そして、最近の深澤弁護士のツイート。*3
こういう手法で相手に対する社会的制裁が成立するかというと、実際の所「制裁に乗った」時点である意味駄目なんですよね。たとえばこの手の怪文書を根拠に解雇処分下したら、解雇無効判決はさすがに免れないのでは。
とはいえ、一方で相手がフリーランスだったりすると普通に効果出てしまうこともあります。雇う側にとってリスクは少しでも減らしたいのは当たり前で、「こういう連中にロックオンされている人を雇う」こと自体がリスク。*4
で、黒子のバスケ事件を思い出してみましょう。あの事件では、脅迫状が「イベント会場周辺の店舗」にばらまかれました。そして、最初の脅迫のあたりで実際に硫化水素ガスを散布する事件もありました。*5イベント会場や主催者はイベントを開催することで利益を得ますが、その周辺の人たちって業種によってはイベント開催によって利益を得ることなく、リスクだけを背負う結果になるんですよね。そりゃイベント中止を求めるのは当たり前ってものです。

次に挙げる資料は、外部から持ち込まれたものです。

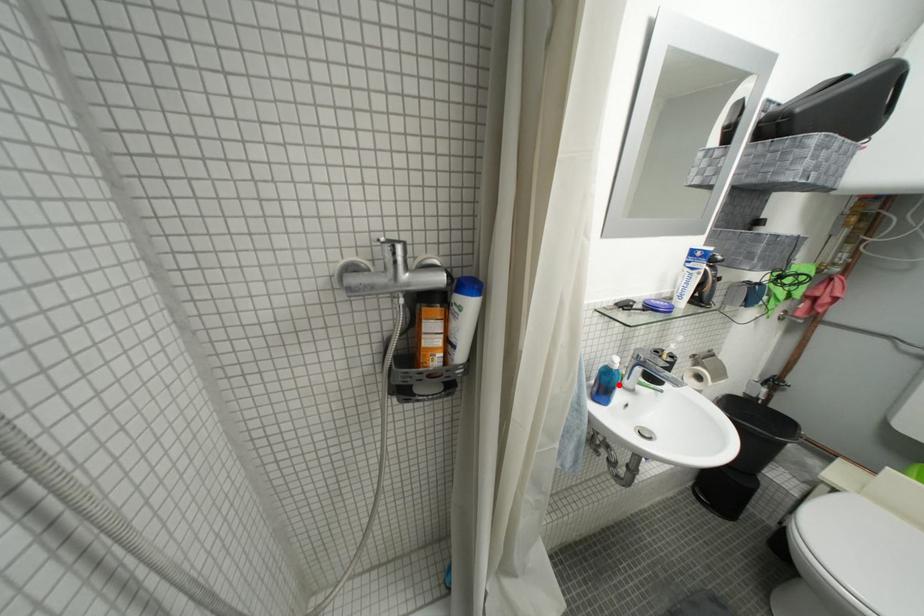
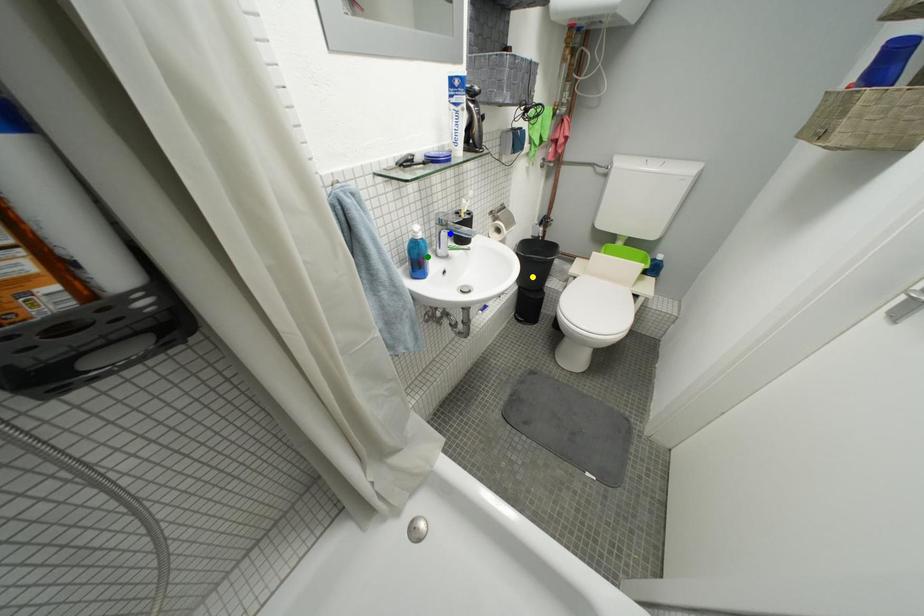
Question: I am providing you with two images of the same scene from different viewpoints. A red point is marked on the first image. You are given multiple points on the second image. In image 2, which mark is for the same physical point as the one in image 1?

Choices:
 (A) blue point
 (B) yellow point
 (C) green point

Answer: (C)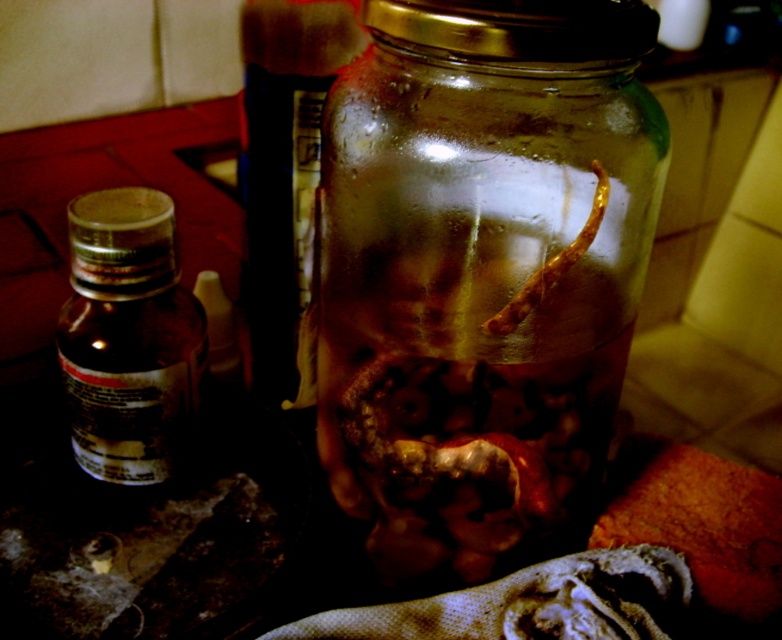
Question: Where is transparent glass jar at center located in relation to brown matte bottle at left in the image?

Choices:
 (A) below
 (B) above

Answer: (B)

Question: Which object is closer to the camera taking this photo?

Choices:
 (A) transparent glass jar at center
 (B) brown matte bottle at left

Answer: (A)

Question: Which of the following is the farthest from the observer?

Choices:
 (A) (345, 426)
 (B) (176, 413)

Answer: (B)

Question: Can you confirm if transparent glass jar at center is positioned to the right of brown matte bottle at left?

Choices:
 (A) yes
 (B) no

Answer: (A)

Question: Does transparent glass jar at center come in front of brown matte bottle at left?

Choices:
 (A) no
 (B) yes

Answer: (B)

Question: Which point is farther to the camera?

Choices:
 (A) (404, 536)
 (B) (81, 278)

Answer: (A)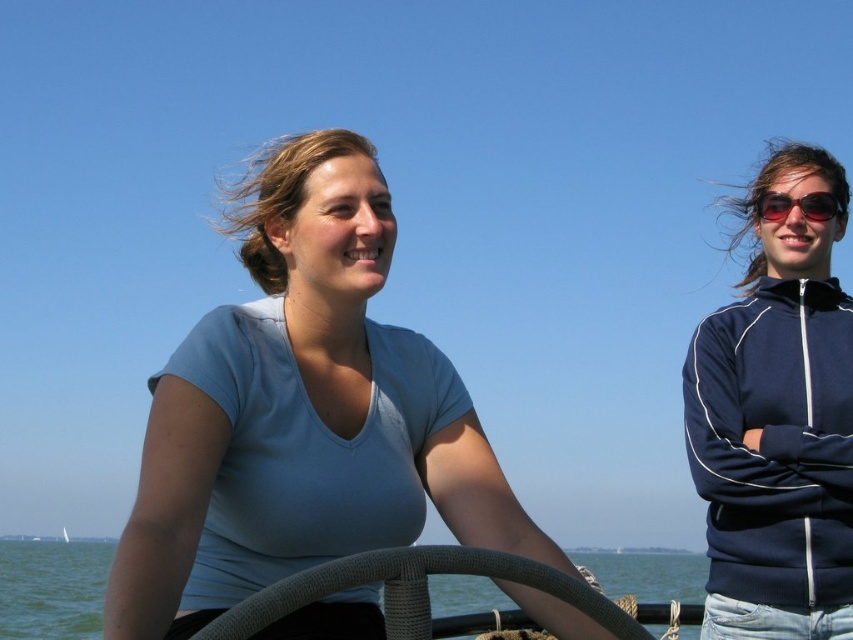
Can you confirm if textured grey steering wheel at center is shorter than white woven steering wheel at center?

Correct, textured grey steering wheel at center is not as tall as white woven steering wheel at center.

Who is more forward, (x=643, y=620) or (x=67, y=534)?

Point (x=643, y=620) is in front.

Who is more forward, (610, 632) or (64, 538)?

Point (610, 632) is in front.

The height and width of the screenshot is (640, 853). What are the coordinates of `textured grey steering wheel at center` in the screenshot? It's located at (421, 595).

Can you confirm if navy blue zip-up jacket at upper right is positioned to the left of white woven steering wheel at center?

In fact, navy blue zip-up jacket at upper right is to the right of white woven steering wheel at center.

Does navy blue zip-up jacket at upper right have a lesser width compared to white woven steering wheel at center?

No.

Identify the location of navy blue zip-up jacket at upper right. The height and width of the screenshot is (640, 853). (776, 422).

Is point (769, 214) positioned after point (67, 540)?

That is False.

Is sunglasses at right positioned at the back of white woven steering wheel at center?

That is False.

Where is `sunglasses at right`? The image size is (853, 640). sunglasses at right is located at coordinates 798,205.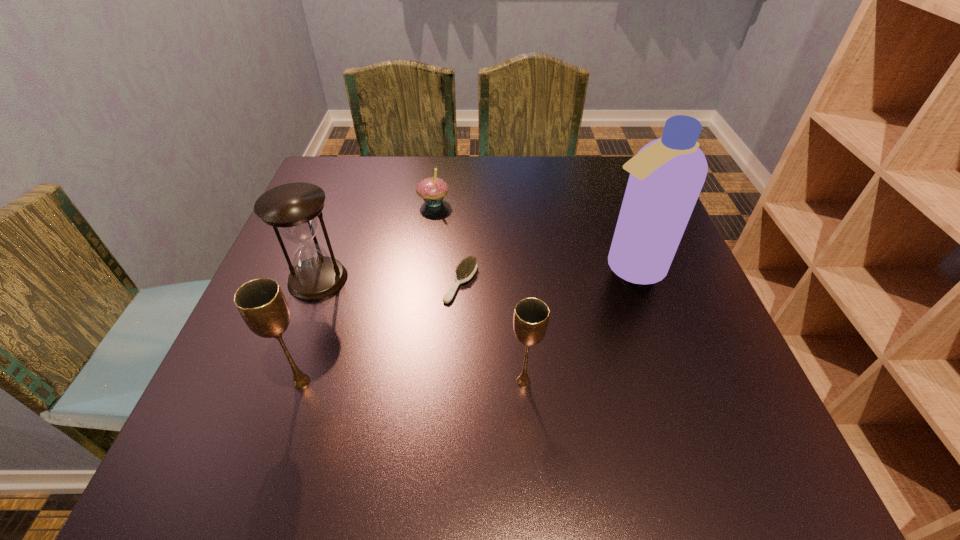
Find the location of a particular element. The width and height of the screenshot is (960, 540). free point between the hourglass and the taller chalice is located at coordinates (310, 330).

The width and height of the screenshot is (960, 540). In order to click on free space that is in between the right chalice and the hourglass in this screenshot , I will do `click(420, 330)`.

At what (x,y) coordinates should I click in order to perform the action: click on vacant space that is in between the fifth object from left to right and the taller chalice. Please return your answer as a coordinate pair (x, y). The width and height of the screenshot is (960, 540). Looking at the image, I should click on (413, 382).

Where is `empty space that is in between the rightmost object and the right chalice`? The height and width of the screenshot is (540, 960). empty space that is in between the rightmost object and the right chalice is located at coordinates (576, 325).

Locate an element on the screen. unoccupied area between the tallest object and the scrubbing brush is located at coordinates (545, 275).

Locate an element on the screen. This screenshot has width=960, height=540. vacant point located between the fourth object from left to right and the fourth object from right to left is located at coordinates (447, 242).

Locate an element on the screen. The image size is (960, 540). object that stands as the second closest to the shampoo is located at coordinates (465, 271).

Point out which object is positioned as the nearest to the hourglass. Please provide its 2D coordinates. Your answer should be formatted as a tuple, i.e. [(x, y)], where the tuple contains the x and y coordinates of a point satisfying the conditions above.

[(261, 303)]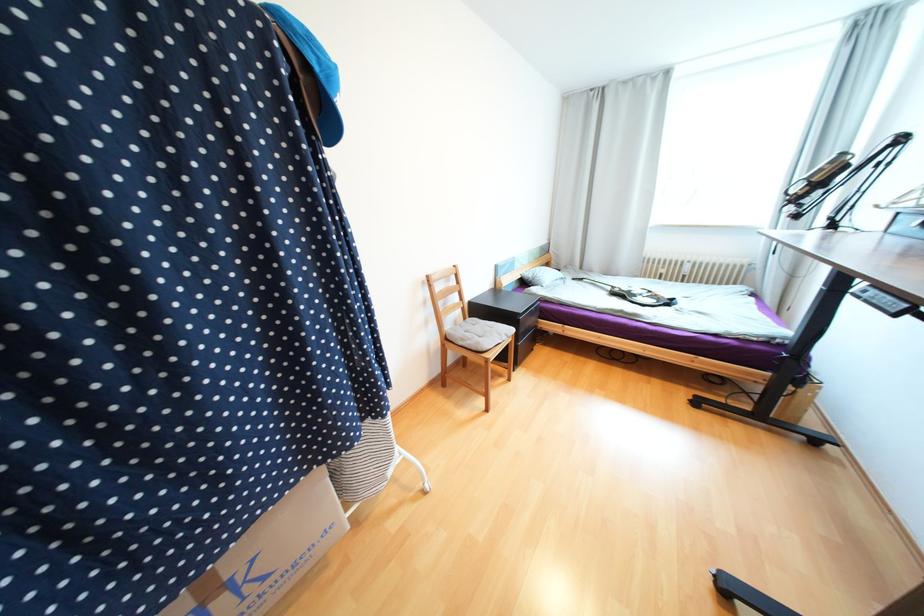
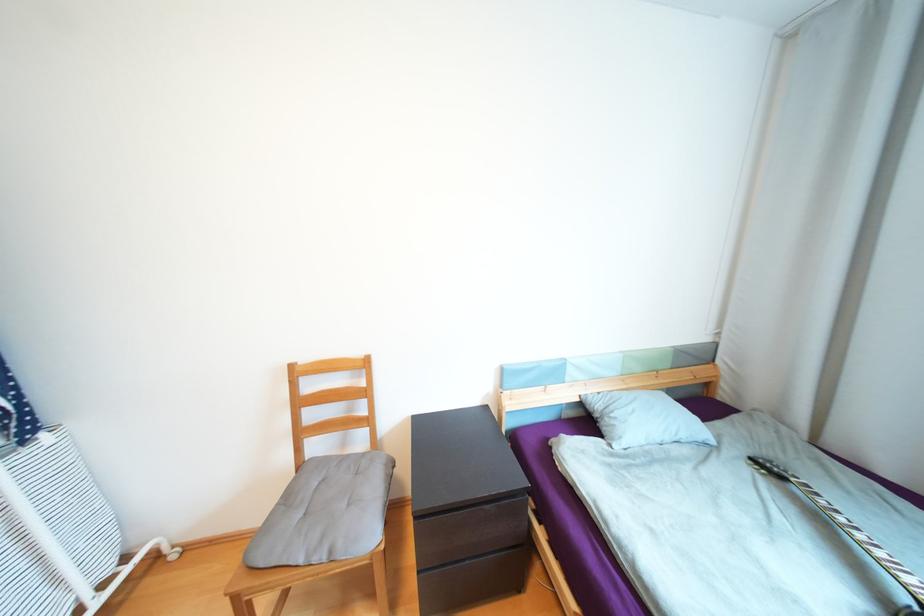
Where in the second image is the point corresponding to point (588, 280) from the first image?

(787, 477)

まさに津田さんの言う通りで、何ができるのか?と考える程度の話題なんですよね。それ以上の行動力のあるアクションを起こしにくい。
犯罪予告やその他業務妨害ではなく、むしろ業務改善のための提案ですらある。でも実際は改善提案の重みと使ってる武器があまりにミスマッチすぎる。
まずは、社会の一人一人がこういう「人権侵害」に乗らない、そういう立ち位置を明確にするしかないのかもしれません。
(以下2015/09/01追記)
よく考えたら、こういう怪文書とか攻撃って、ぶっちゃけ単なる名誉毀損なんですよね。相手が公職選挙にでも出てない限り、公益性の証明は難しいはず。「彼は周囲に被害をもたらす犯罪者なので社会から追放しましょう!」はアウトです。
なわけで、結局警察機能の強化が重要なのかな、と思い直してみました。
日本の警察には「民事不介入」という不文律がありますが*6、そもそも民事不介入の考え方自体がおかしいわけです。
被害者に落ち度があろうが、それは被害を受けるリスクを高めるかもしれないけれど、故意に行われた加害者の責任は決して軽減されない。*7なので、違法行為があったら警察はきちんと動いて摘発すべきものは摘発する、そのスタンスを明確にすべきなのでしょう。
道路交通法で明らかな通り、摘発される可能性がきわめて低い法は誰も本気では守りません。普通の空いてる道で制限速度を守って走っている車がどれだけいますか?そういうことです。誹謗中傷が取り締まられないのなら、誰だって名誉毀損や偽計業務妨害をNGとは思わない結果になります。